### SUPPLIED INFORMATION
--------------------
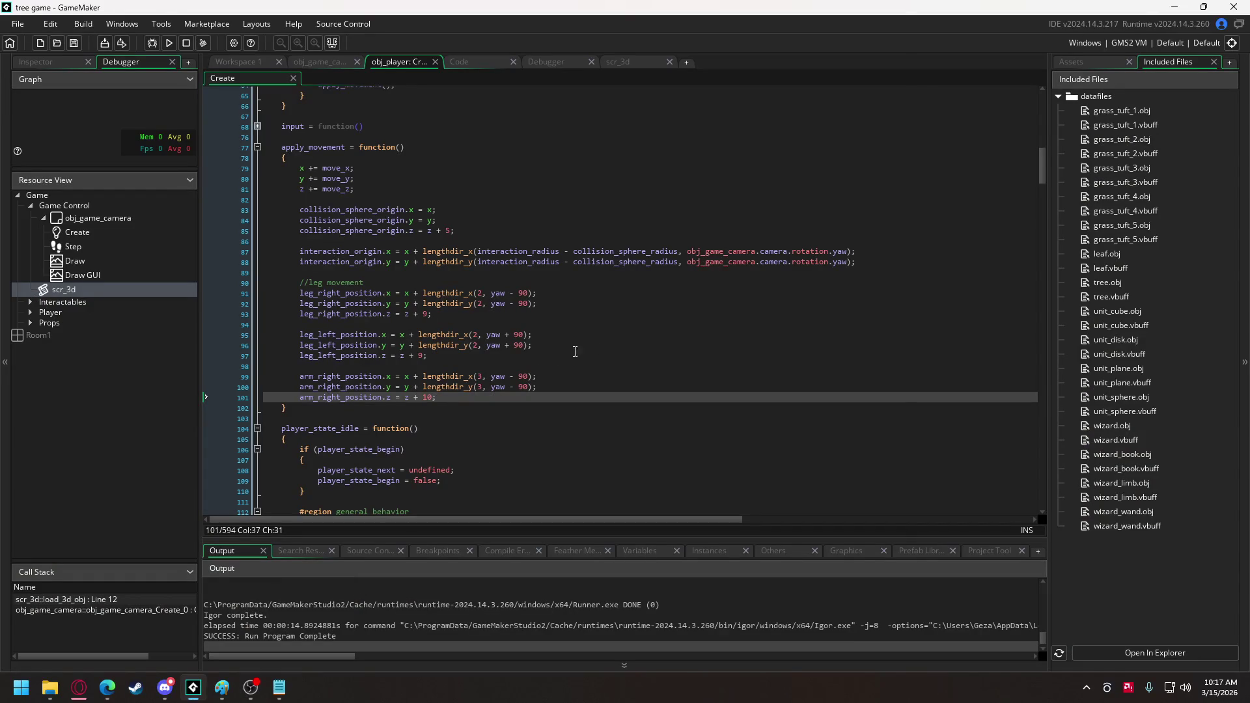
Set the right arm's sideways offset to 4 and the staff rotation to -20, then run.
left_click(478, 388)
type("4")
--------------------
### PROBLEM REQUIREMENTS
In the copy, include no pictures, but repeat the listing exactly.

### RESPONSE AREA
Set the right arm's sideways offset to 4 and the staff rotation to -20, then run.
left_click(478, 388)
type("4")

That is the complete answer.